Revenus de leur erreur, Mammone et Fra-Diavolo, après avoir reconnu que les tambours de l'Infrascata, en simulant une fausse attaque, ne servaient qu'à voiler la véritable, étaient revenus prendre leur poste dans la rue de Tolède. Ils écoutaient avec une certaine inquiétude le bruit du combat des Giardini, et, le bruit du combat ayant cessé depuis une demi-heure, ils s'étaient un peu relâchés de leurs surveillance, lorsque, tout à coup, par un réseau de petites rues qui descend du vico d'Afflito au vico della Carita, une avalanche d'hommes se précipita, repoussant les sentinelles et les avant-postes sur les masses, fusillant ou poignardant tout ce qui s'opposait à son passage, et, désastreuse, mortelle, dévastatrice, passa à travers l'immense artère, laissant, sur une largeur de trois cents mètres, les dalles couvertes de cadavres, et s'écoula par les rues faisant face à celles par lesquelles elle avait débouché.
Toute la troupe patriote se rallia au largo Castello et à la strada Medina. Les trois chefs s'embrassèrent, car, dans ces situations extrêmes, on ignore, lorsqu'on se quitte, si l'on se reverra jamais.
--Par ma foi! dit Nicolino en regagnant le château de l'Oeuf avec ses deux cents hommes, réduits d'un cinquième, je ne sais si Dieu a ouvert sa fenêtre; mais, s'il ne l'a pas fait, il a eu tort: il eût vu un beau spectacle! celui d'hommes qui aiment mieux mourir libres que de vivre sous la tyrannie.
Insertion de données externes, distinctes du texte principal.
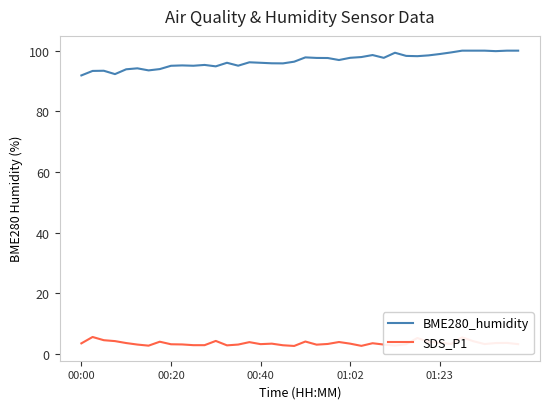

What is the difference between the maximum and minimum values in the SDS_P1 series?

3.0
Salvato était en face du Château-Neuf. Le commandant Massa s'était tenu éveillé, écoutant avec anxiété la fusillade, qui avait commencé par s'éloigner et s'était rapprochée peu à peu. Voyant, aux premiers rayons du jour, les républicains déboucher par le largo del Castello et la strada Medina, il ouvrit les portes, prêt à les recevoir tous s'ils étaient vaincus.
Ils étaient vainqueurs, et chacun, même Manthonnet, maintenant que les communications étaient rétablies, pouvait regagner le point d'où il était parti.
La porte du château, qui avait ouvert ses larges mâchoires, les referma donc sur Salvato et ses Calabrais, sur Michele et ses lazzaroni diminués d'un quart.
Nicolino avait déjà repris le chemin du château de l'Oeuf; Manthonnet le suivit, pour regagner la montagne et rentrer à San-Martino.
Les républicains avaient perdu deux cents hommes à peu près; mais ils en avaient tué plus de sept cents aux sanfédistes, tout étonnés, au moment où ils se croyaient vainqueurs et n'ayant plus rien à craindre, de subir un si effroyable échec.